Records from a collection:

- - -

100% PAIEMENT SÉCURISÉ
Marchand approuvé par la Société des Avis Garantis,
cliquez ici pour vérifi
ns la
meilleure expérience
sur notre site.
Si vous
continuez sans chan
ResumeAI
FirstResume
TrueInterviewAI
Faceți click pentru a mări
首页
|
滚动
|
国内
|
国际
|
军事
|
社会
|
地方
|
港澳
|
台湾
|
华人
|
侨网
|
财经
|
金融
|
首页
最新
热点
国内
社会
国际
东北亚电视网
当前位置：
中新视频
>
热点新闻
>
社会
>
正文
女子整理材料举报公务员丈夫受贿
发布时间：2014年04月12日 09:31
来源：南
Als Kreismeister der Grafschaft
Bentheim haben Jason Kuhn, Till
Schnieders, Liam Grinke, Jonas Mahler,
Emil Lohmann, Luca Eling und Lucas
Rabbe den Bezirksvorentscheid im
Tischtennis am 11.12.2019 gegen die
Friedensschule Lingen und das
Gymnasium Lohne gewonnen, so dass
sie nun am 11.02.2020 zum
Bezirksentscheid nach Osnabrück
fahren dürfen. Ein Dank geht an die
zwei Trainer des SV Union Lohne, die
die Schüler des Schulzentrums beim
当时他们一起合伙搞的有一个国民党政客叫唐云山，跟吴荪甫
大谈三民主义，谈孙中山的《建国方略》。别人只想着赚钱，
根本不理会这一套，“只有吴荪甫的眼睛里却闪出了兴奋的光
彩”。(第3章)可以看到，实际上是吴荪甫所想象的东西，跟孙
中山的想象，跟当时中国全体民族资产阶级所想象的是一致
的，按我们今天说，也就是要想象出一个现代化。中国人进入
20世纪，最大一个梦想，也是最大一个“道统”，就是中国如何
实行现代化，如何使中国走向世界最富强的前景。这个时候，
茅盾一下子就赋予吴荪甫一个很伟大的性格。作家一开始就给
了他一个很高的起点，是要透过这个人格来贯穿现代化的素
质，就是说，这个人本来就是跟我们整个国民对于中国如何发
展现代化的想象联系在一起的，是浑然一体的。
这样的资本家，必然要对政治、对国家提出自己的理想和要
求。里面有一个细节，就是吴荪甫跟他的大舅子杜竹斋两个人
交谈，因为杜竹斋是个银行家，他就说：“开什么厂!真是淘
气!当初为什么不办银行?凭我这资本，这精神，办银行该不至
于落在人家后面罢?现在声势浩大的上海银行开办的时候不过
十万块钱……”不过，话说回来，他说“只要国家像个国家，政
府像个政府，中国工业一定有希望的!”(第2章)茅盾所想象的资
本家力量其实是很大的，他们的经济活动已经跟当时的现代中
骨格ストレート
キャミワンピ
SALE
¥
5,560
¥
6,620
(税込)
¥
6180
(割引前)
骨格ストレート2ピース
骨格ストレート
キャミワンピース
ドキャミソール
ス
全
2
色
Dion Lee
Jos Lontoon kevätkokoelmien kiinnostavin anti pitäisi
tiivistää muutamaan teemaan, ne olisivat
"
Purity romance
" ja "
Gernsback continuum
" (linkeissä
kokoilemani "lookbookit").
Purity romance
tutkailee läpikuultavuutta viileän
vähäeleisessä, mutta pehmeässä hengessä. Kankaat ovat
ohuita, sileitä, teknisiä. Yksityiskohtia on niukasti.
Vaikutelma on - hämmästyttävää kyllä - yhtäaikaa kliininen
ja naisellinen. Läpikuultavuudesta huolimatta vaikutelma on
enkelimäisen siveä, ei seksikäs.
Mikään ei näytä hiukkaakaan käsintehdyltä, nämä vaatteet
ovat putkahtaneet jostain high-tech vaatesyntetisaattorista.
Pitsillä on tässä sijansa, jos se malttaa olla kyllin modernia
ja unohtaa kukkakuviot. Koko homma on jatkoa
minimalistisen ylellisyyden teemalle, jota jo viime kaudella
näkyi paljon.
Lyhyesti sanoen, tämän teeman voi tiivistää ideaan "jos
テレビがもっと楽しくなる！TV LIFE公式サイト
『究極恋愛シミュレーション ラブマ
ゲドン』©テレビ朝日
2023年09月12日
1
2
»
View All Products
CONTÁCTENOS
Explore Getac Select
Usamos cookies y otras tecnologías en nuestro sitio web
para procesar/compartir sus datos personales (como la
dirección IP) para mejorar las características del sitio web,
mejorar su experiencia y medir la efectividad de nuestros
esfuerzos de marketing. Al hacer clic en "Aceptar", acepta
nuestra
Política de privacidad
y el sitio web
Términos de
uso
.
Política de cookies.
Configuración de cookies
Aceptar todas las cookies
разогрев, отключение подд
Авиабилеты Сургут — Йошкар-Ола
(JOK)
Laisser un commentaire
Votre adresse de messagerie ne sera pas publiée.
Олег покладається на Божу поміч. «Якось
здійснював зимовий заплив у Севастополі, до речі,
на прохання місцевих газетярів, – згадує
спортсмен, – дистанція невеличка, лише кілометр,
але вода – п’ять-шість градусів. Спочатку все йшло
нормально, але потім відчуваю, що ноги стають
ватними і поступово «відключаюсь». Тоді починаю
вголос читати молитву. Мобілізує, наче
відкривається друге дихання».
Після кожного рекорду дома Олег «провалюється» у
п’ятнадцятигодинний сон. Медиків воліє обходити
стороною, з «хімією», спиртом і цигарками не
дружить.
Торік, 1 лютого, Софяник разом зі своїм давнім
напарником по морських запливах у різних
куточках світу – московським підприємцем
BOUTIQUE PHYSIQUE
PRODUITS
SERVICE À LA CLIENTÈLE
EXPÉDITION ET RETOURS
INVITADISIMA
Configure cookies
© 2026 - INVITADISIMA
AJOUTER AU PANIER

- - -

:: PROMPT ::
For this exercise, copy every line of the data that holds "mejorar".

:: TASK OUTPUT ::
dirección IP) para mejorar las características del sitio web,
mejorar su experiencia y medir la efectividad de nuestros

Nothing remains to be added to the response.